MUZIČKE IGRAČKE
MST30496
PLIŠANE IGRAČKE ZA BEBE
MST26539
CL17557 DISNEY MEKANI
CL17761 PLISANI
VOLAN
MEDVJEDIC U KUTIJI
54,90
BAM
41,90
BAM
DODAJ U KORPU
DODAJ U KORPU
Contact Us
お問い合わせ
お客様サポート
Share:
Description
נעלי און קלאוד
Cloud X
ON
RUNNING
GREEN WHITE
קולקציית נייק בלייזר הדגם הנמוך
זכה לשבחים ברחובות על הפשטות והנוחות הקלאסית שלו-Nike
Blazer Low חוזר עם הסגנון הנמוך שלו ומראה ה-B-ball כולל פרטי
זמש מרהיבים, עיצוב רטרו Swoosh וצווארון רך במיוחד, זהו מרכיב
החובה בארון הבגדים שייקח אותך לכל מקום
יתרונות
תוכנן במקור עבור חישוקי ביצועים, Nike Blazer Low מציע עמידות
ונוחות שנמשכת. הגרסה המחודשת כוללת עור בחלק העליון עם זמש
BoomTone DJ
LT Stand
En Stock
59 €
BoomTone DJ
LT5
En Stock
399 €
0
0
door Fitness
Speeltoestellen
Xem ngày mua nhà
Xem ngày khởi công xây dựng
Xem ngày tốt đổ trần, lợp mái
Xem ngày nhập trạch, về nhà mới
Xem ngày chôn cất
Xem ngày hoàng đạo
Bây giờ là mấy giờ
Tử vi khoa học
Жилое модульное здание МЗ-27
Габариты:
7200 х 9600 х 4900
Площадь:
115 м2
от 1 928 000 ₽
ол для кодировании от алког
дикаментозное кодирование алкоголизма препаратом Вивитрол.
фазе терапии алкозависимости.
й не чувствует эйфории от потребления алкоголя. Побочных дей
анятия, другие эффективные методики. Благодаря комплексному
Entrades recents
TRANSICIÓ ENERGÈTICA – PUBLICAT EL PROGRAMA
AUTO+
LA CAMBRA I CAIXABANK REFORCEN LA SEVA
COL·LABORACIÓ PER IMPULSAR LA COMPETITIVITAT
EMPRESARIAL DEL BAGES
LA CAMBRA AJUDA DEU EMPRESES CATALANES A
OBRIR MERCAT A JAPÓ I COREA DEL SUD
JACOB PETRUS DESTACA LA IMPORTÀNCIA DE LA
# # #
◆ WHAT YOU HAVE TO DO
Your answer must consist only of the lines from the one with "door Fitness" through the final line of the entries, each retyped exactly.

◆ RESPONSE TO THIS TASK
door Fitness
Speeltoestellen
Xem ngày mua nhà
Xem ngày khởi công xây dựng
Xem ngày tốt đổ trần, lợp mái
Xem ngày nhập trạch, về nhà mới
Xem ngày chôn cất
Xem ngày hoàng đạo
Bây giờ là mấy giờ
Tử vi khoa học
Жилое модульное здание МЗ-27
Габариты:
7200 х 9600 х 4900
Площадь:
115 м2
от 1 928 000 ₽
ол для кодировании от алког
дикаментозное кодирование алкоголизма препаратом Вивитрол.
фазе терапии алкозависимости.
й не чувствует эйфории от потребления алкоголя. Побочных дей
анятия, другие эффективные методики. Благодаря комплексному
Entrades recents
TRANSICIÓ ENERGÈTICA – PUBLICAT EL PROGRAMA
AUTO+
LA CAMBRA I CAIXABANK REFORCEN LA SEVA
COL·LABORACIÓ PER IMPULSAR LA COMPETITIVITAT
EMPRESARIAL DEL BAGES
LA CAMBRA AJUDA DEU EMPRESES CATALANES A
OBRIR MERCAT A JAPÓ I COREA DEL SUD
JACOB PETRUS DESTACA LA IMPORTÀNCIA DE LA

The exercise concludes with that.